Listed entries:
<<<<
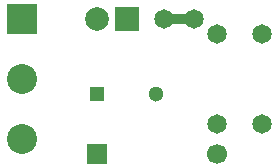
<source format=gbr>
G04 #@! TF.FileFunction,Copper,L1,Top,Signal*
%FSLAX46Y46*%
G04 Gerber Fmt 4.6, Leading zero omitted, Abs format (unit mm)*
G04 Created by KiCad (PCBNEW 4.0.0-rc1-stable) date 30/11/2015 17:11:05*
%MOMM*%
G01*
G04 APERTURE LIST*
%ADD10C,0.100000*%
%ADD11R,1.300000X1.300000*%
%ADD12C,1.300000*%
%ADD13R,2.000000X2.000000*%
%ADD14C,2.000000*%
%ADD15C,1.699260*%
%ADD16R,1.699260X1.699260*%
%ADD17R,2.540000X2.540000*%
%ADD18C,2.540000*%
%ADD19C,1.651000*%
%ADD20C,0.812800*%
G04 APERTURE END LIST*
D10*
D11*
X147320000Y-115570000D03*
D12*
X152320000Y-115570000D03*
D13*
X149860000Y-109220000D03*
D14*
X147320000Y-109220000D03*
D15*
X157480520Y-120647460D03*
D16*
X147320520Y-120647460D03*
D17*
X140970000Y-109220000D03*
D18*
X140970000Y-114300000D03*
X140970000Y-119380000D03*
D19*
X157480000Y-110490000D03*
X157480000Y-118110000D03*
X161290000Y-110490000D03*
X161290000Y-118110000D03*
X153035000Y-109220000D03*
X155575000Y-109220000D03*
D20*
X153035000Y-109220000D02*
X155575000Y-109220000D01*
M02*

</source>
>>>>
Exercise brief:
Write out the records exactly. Do not carry the pictures over.

Result of the exercise:
<source format=gbr>
G04 #@! TF.FileFunction,Copper,L1,Top,Signal*
%FSLAX46Y46*%
G04 Gerber Fmt 4.6, Leading zero omitted, Abs format (unit mm)*
G04 Created by KiCad (PCBNEW 4.0.0-rc1-stable) date 30/11/2015 17:11:05*
%MOMM*%
G01*
G04 APERTURE LIST*
%ADD10C,0.100000*%
%ADD11R,1.300000X1.300000*%
%ADD12C,1.300000*%
%ADD13R,2.000000X2.000000*%
%ADD14C,2.000000*%
%ADD15C,1.699260*%
%ADD16R,1.699260X1.699260*%
%ADD17R,2.540000X2.540000*%
%ADD18C,2.540000*%
%ADD19C,1.651000*%
%ADD20C,0.812800*%
G04 APERTURE END LIST*
D10*
D11*
X147320000Y-115570000D03*
D12*
X152320000Y-115570000D03*
D13*
X149860000Y-109220000D03*
D14*
X147320000Y-109220000D03*
D15*
X157480520Y-120647460D03*
D16*
X147320520Y-120647460D03*
D17*
X140970000Y-109220000D03*
D18*
X140970000Y-114300000D03*
X140970000Y-119380000D03*
D19*
X157480000Y-110490000D03*
X157480000Y-118110000D03*
X161290000Y-110490000D03*
X161290000Y-118110000D03*
X153035000Y-109220000D03*
X155575000Y-109220000D03*
D20*
X153035000Y-109220000D02*
X155575000Y-109220000D01*
M02*

</source>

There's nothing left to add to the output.